----- READING TEXT

TORONTO -- You want to make sure the search engines find your site and rank it well? Follow some basic rules of the information highway, search experts say.

First, educate yourself about how Google indexes and ranks Web pages with its PageRank mechanism, said Debbie Jaffe, product marketing manager at Google.

Speaking at the Search Engine Strategies conference in Toronto this week, Jaffe explained the different crawler cycles that Google uses for its content-based index. For example, the "main" results section of Google's site is content that doesn't change often and is indexed at least once a month. However, the site's "News" section is content that is indexed multiple times per day.

And don't try to fool the engines in some way in order to improve rank, said Chris Sherman, associate editor at SearchEngineWatch.com. (SearchEngineWatch.com, Search Engine Strategies and internetnews.com are owned by Jupitermedia Corp.)

What is good, experts added, is to make use of the Robots.txt standard on web servers in order to help search crawlers determine what content of your site is and isn't "indexable." Also, use 301 or 302 HTTP redirects for pages that move a lot.

Matias Cuenca-Acona, Ask Jeeve's research engineer, said politeness, freshness and completeness of content are the three measures Ask Jeeves' crawler algorithm considers when indexing and ranking pages.

Yahoo's Tomi Poutanen, director of international search operations, said Yahoo! is the only search engine that currently makes use of Meta keyword information. But Meta keywords, which were once a standard tool for search engine optimization, can be abused, he said. As a result, Yahoo considers Meta keywords only if they actually appear on the page content and should be not be used as a way to fool the engine in any way.

Poutanen also said Yahoo's crawlers are as follows: slurp for the main Yahoo! index, Newscrawler for Yahoo News, and MMCrawler for multimedia search.

And keep an eye out for even more RSS capabilities, the search executives said.

----------
----- PROVIDED INFORMATION

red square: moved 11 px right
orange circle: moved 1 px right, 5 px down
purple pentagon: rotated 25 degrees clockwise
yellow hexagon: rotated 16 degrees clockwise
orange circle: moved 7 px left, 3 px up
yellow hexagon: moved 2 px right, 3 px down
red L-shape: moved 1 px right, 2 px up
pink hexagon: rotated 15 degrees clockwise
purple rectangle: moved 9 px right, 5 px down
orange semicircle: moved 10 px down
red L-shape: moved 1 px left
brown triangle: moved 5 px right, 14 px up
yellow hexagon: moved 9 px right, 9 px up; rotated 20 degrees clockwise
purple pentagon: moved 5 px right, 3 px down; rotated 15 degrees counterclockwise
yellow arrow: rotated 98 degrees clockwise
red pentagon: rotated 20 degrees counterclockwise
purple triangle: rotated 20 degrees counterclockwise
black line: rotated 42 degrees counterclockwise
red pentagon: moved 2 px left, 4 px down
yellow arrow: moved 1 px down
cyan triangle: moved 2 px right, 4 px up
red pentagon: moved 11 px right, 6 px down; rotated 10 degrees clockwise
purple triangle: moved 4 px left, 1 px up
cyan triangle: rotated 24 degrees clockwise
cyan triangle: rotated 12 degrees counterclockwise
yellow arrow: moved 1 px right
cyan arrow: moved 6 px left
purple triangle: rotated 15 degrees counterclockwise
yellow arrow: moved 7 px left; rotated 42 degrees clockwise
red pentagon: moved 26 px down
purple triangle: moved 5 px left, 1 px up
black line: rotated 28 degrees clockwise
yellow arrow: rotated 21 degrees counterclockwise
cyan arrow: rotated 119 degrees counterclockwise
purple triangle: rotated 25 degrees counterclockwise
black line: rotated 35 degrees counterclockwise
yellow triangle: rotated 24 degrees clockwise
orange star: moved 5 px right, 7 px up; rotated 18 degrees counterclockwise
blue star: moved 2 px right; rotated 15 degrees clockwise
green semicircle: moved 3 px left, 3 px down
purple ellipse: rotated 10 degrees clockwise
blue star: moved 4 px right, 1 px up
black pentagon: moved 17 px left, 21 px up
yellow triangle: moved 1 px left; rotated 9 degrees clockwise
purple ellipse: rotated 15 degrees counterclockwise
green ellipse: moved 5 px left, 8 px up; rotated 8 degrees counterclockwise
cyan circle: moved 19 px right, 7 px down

----------

WHAT YOU WILL DO —
• a. Decide whether each statement agrees with the search engine article, answering yes or no and quoting the deciding words: (i) Google's "News" section is indexed about once a month. (ii) Yahoo uses Newscrawler for Yahoo News. (iii) Google is the only search engine that currently uses Meta keyword information.
• b. According to the search engine article, what is Debbie Jaffe's job at Google?
• c. Please copy the search engine article from "What is good, experts" up to and including "move a lot.".
Answer from the search engine article alone.

SOLUTION SET —
• a.
(i) No: "the site's "News" section is content that is indexed multiple times per day."
(ii) Yes: "Newscrawler for Yahoo News"
(iii) No: "Yahoo! is the only search engine that currently makes use of Meta keyword information."

• b. She is product marketing manager at Google.

• c.
What is good, experts added, is to make use of the Robots.txt standard on web servers in order to help search crawlers determine what content of your site is and isn't "indexable." Also, use 301 or 302 HTTP redirects for pages that move a lot.